▶ **GOAL OF THE EXERCISE**: Which of the lines in the data mention the string "tienes"? List them all.

_____

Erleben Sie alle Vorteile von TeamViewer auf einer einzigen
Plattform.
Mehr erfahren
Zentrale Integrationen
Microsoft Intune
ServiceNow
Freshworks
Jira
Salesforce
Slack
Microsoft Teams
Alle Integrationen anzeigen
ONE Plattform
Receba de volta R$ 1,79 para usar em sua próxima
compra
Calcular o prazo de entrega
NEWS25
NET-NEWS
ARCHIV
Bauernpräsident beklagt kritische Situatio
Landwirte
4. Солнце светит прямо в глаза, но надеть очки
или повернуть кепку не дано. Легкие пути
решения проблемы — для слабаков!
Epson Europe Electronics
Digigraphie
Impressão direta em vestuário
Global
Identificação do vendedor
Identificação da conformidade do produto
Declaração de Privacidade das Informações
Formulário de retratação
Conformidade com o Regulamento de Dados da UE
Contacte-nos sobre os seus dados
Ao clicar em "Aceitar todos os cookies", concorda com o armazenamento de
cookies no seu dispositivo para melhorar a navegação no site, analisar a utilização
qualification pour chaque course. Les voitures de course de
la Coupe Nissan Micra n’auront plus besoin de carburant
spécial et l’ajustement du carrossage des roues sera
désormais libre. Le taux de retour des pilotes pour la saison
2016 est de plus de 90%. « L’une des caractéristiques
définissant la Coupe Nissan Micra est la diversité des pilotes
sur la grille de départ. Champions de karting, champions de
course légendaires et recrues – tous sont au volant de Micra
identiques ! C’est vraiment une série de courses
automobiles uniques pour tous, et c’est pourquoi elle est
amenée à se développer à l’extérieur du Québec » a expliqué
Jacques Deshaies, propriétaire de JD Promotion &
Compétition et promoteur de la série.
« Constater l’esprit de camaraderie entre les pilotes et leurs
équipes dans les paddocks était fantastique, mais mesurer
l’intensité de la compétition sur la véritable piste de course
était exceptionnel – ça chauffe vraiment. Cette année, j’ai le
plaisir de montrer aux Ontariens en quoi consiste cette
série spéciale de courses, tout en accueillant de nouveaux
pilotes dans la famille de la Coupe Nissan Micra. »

_____

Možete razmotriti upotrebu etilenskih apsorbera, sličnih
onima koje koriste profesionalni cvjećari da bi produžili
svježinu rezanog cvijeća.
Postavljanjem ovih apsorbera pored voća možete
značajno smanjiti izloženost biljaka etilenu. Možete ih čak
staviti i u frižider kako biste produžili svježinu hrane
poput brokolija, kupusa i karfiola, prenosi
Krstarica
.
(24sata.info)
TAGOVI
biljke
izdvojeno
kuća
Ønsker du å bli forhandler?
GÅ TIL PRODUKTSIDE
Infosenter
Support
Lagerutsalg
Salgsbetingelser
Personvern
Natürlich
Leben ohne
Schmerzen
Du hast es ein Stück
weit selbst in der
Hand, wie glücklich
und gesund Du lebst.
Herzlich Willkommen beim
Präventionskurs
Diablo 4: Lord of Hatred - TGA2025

_____

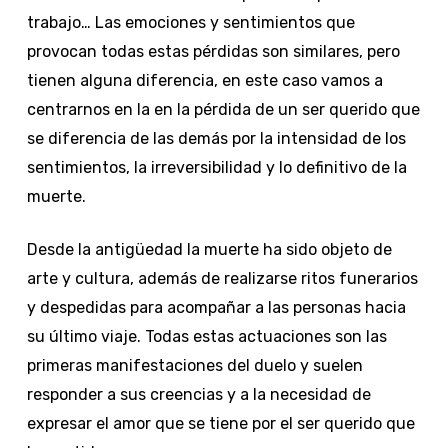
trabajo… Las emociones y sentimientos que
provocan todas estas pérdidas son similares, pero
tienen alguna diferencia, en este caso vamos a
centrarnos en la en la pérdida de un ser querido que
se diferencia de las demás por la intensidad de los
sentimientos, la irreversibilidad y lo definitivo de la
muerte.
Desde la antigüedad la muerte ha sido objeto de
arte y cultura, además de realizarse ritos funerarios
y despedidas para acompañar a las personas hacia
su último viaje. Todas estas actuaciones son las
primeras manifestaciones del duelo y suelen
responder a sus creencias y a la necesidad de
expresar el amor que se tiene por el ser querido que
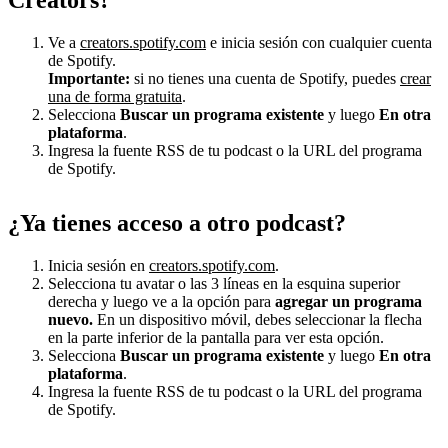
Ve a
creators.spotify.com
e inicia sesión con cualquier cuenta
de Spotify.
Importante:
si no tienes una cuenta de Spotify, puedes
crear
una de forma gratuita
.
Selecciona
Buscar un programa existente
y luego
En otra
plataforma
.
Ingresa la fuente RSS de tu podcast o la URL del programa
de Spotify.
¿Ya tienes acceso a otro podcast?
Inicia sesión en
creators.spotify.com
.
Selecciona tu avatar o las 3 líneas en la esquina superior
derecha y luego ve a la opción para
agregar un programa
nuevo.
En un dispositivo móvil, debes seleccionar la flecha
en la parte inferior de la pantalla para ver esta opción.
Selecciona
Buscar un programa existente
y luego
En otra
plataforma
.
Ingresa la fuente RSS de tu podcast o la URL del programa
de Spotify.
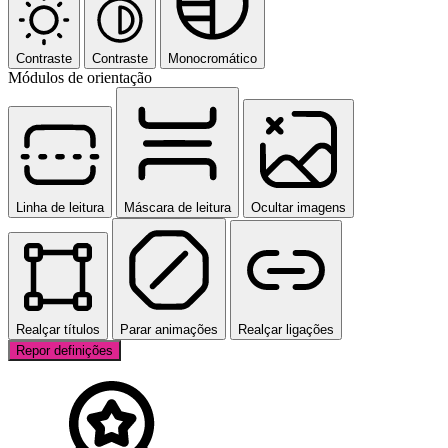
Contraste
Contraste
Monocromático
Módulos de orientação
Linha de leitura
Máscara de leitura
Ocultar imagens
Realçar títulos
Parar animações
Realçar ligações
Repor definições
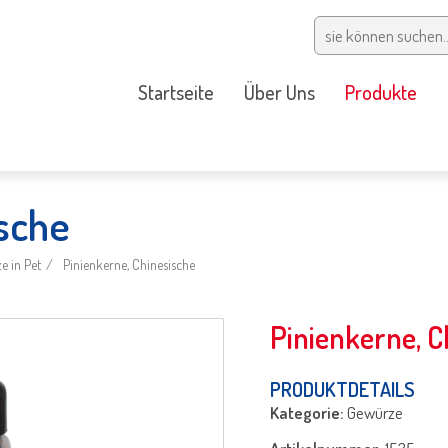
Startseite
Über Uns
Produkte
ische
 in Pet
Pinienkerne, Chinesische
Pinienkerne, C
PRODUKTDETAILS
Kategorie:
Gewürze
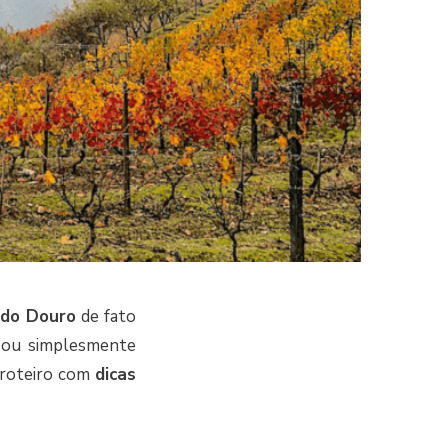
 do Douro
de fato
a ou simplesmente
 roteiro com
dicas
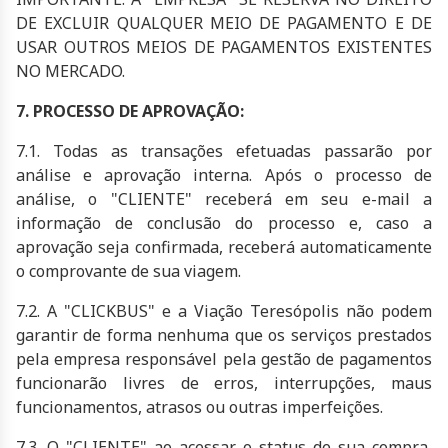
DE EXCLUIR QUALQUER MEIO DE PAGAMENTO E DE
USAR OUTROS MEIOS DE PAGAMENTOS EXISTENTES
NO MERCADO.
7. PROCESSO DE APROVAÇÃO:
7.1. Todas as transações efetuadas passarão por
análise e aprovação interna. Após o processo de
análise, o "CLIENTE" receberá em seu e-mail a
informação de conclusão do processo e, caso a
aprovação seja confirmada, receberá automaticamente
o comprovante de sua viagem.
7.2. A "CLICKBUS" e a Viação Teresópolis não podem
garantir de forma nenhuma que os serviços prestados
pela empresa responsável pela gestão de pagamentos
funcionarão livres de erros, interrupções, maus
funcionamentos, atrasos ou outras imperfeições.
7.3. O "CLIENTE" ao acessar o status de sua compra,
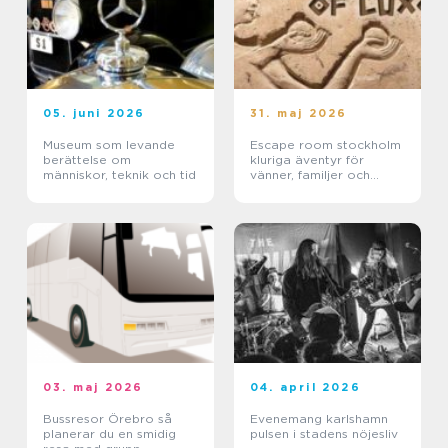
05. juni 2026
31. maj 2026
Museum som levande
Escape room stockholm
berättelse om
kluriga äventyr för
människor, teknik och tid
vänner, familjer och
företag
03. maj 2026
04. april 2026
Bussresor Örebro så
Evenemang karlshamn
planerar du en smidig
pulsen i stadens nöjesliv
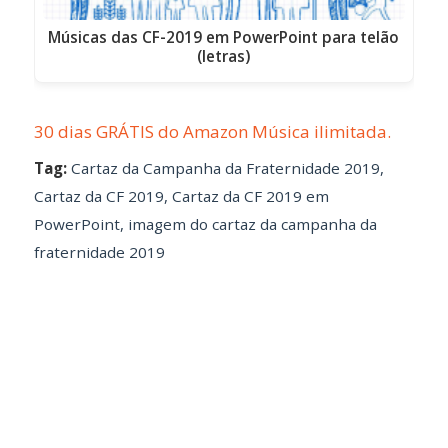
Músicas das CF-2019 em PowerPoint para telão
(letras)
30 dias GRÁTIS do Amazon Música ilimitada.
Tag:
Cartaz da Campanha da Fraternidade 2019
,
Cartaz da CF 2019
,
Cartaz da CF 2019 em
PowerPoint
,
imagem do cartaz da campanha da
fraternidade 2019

_____

▶ **ANSWER SECTION**:
si no tienes una cuenta de Spotify, puedes
¿Ya tienes acceso a otro podcast?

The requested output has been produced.